Below is a synopsis of the history of New Year's eve from Garrison Keillor's blog. It's a popular blog site so you may have already found it in your "inbox".In any case I love the history associated with holidays and the different twists and turns they take over the years and through various cultures.
At the end of the article he tells about what some towns "drop" at midnight tonight which is fun. Leesburg, FL (here) used to drop a big orange which is perfect as we are citrus country through and through. I am not sure if they still do it or not. I think my granddaughter will be in Times Square tonight so we will look for her (hahaha).
However you celebrate or whatever traditions you have…I hope that the New Year will be a positive one and that you will learn many new things and find new friends and (as you saw from my journal prompt on yesterday's blog) that you will be "alive and aware". Happy New Year from Artist's Labyrinth and may the paths you take be filled with wonder! Ginny
Today is New Year's Eve, a day to take stock of the old year and make changes for a new year.
People across the world tonight will be linking arms at the stroke of midnight and singing "we'll take a cup o' kindness yet, for auld lang syne," from the Scottish folk song popularized by Robert Burns (books by this author). In Scotland, New Year's Eve marks the first day of Hogmanay, a name derived from an Old French word for a gift given at the New Year. There's a tradition at Hogmanay known as "first-footing": If the first person to cross your threshold after midnight is a dark-haired man, you will have good luck in the coming year. Other customs vary by region within Scotland, but most involve singing and whiskey.
English poet Alfred, Lord Tennyson (books by this author) wrote: "Ring out the old, ring in the new / Ring, happy bells, across the snow / The year is going, let him go / Ring out the false, ring in the true."
Here in the United States, the custom of raising and dropping a giant ball arose out of the time when signals were given to ships at harbor. Starting in 1859, a large ball was dropped at noon every day so sailors could check their ship chronometers.

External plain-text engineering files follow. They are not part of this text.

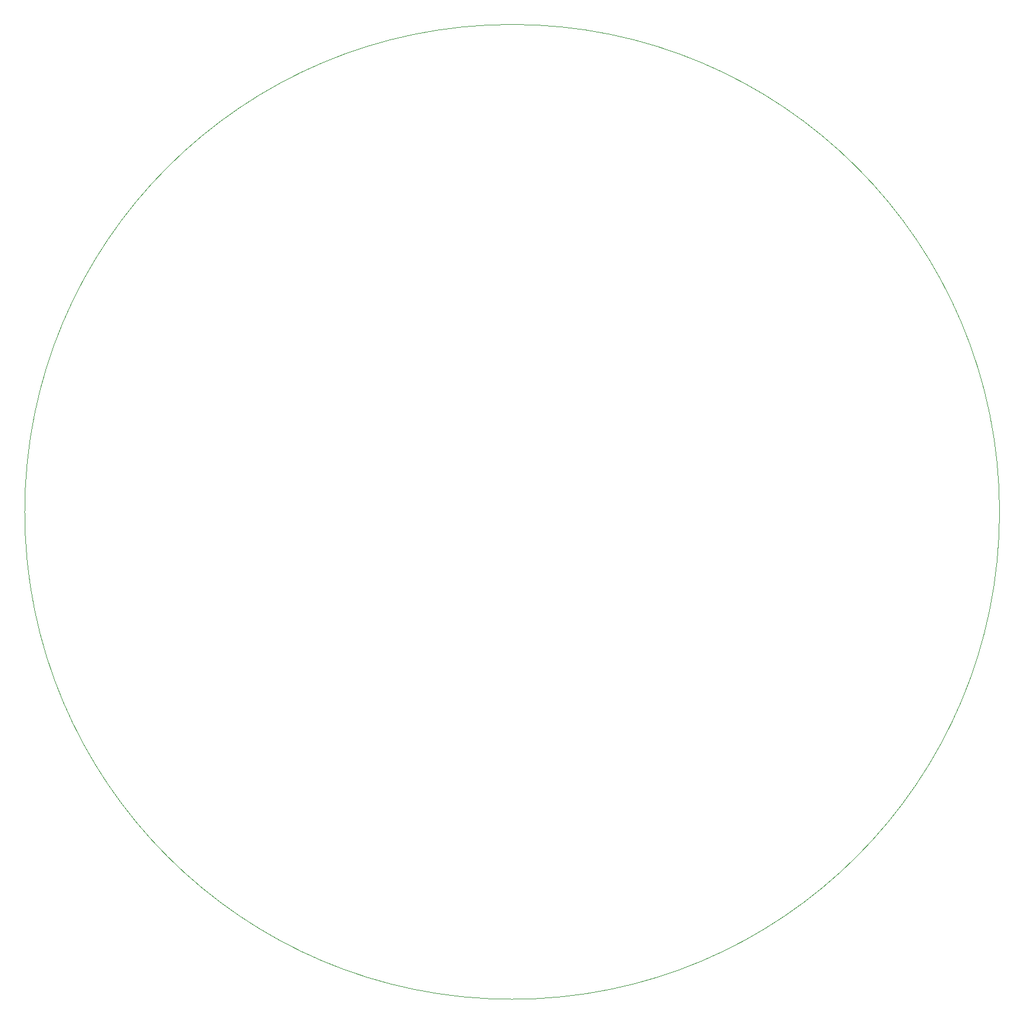
<source format=gbr>
%TF.GenerationSoftware,KiCad,Pcbnew,9.0.6*%
%TF.CreationDate,2026-01-04T15:34:23+01:00*%
%TF.ProjectId,uMule_board,754d756c-655f-4626-9f61-72642e6b6963,rev?*%
%TF.SameCoordinates,Original*%
%TF.FileFunction,Profile,NP*%
%FSLAX46Y46*%
G04 Gerber Fmt 4.6, Leading zero omitted, Abs format (unit mm)*
G04 Created by KiCad (PCBNEW 9.0.6) date 2026-01-04 15:34:23*
%MOMM*%
%LPD*%
G01*
G04 APERTURE LIST*
%TA.AperFunction,Profile*%
%ADD10C,0.100000*%
%TD*%
G04 APERTURE END LIST*
D10*
X197968893Y-115244000D02*
G75*
G02*
X57968893Y-115244000I-70000000J0D01*
G01*
X57968893Y-115244000D02*
G75*
G02*
X197968893Y-115244000I70000000J0D01*
G01*
M02*

</source>
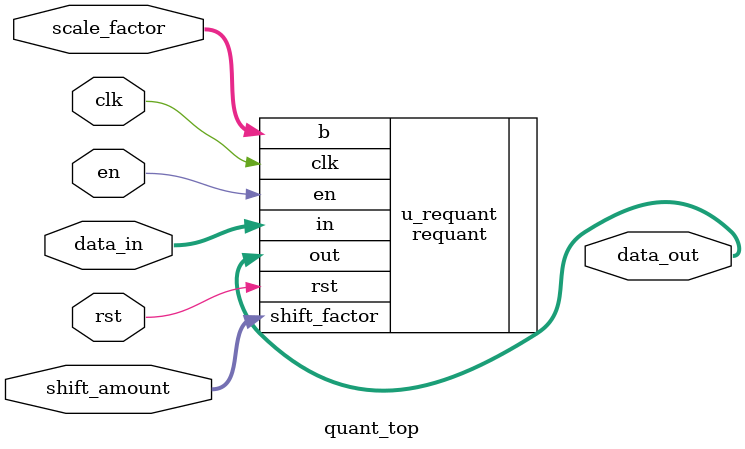
<source format=sv>
module quant_top (
    input  logic clk,
    input  logic rst,
    input  logic en,

    input  logic [31:0] data_in,
    input  logic [31:0] scale_factor,
    input  logic [7:0] shift_amount,

    output logic [7:0] data_out
);

    // Instantiate the requantization module
    requant u_requant (
        .clk          (clk),
        .rst          (rst),
        .en           (en),
        .in           (data_in),
        .b            (scale_factor),
        .shift_factor (shift_amount),
        .out          (data_out)
    );

endmodule

</source>
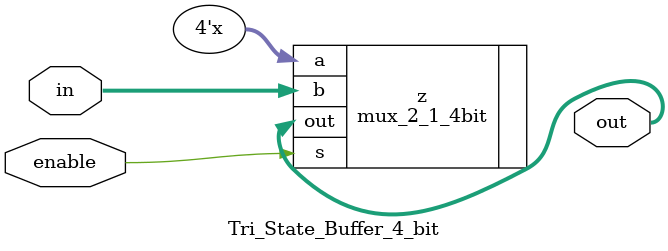
<source format=v>
`timescale 1ns / 1ps
`include "mux_2_1_4bit.v"
module Tri_State_Buffer_4_bit(
	input enable,
	input [3:0]in,
	output [3:0]out
   );

	mux_2_1_4bit z (
		.a(4'bzzzz),
		.b(in),
		.s(enable),
		.out(out)
	);
	


endmodule

</source>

The Times Square celebration dates back to 1904, when The New York Timesopened its headquarters on Longacre Square. The newspaper convinced the city to rename the area "Times Square," and they hosted a big party, complete with fireworks, on New Year's Eve. Some 200,000 people attended, but the paper's owner, Adolph Ochs, wanted the next celebration to be even splashier. In 1907, the paper's head electrician constructed a giant lighted ball that was lowered from the building's flagpole. The first Times Square Ball was made of wood and iron, weighed 700 pounds, and was lit by a hundred 25-watt bulbs. Now, it's made of Waterford crystal, weighs almost six tons, and is lit by more than 32,000 LED lights. The party in Times Square is attended by up to a million people every year.
Other cities have developed their own ball-dropping traditions. Atlanta, Georgia, drops a giant peach. Eastport, Maine, drops a sardine. Ocean City, Maryland, drops a beach ball, and Mobile, Alabama, drops a 600-pound electric Moon Pie. In Tempe, Arizona, a giant tortilla chip descends into a massive bowl of salsa. Brasstown, North Carolina, drops a Plexiglas pyramid containing a live possum; and Key West, Florida, drops an enormous ruby slipper with a drag queen inside it.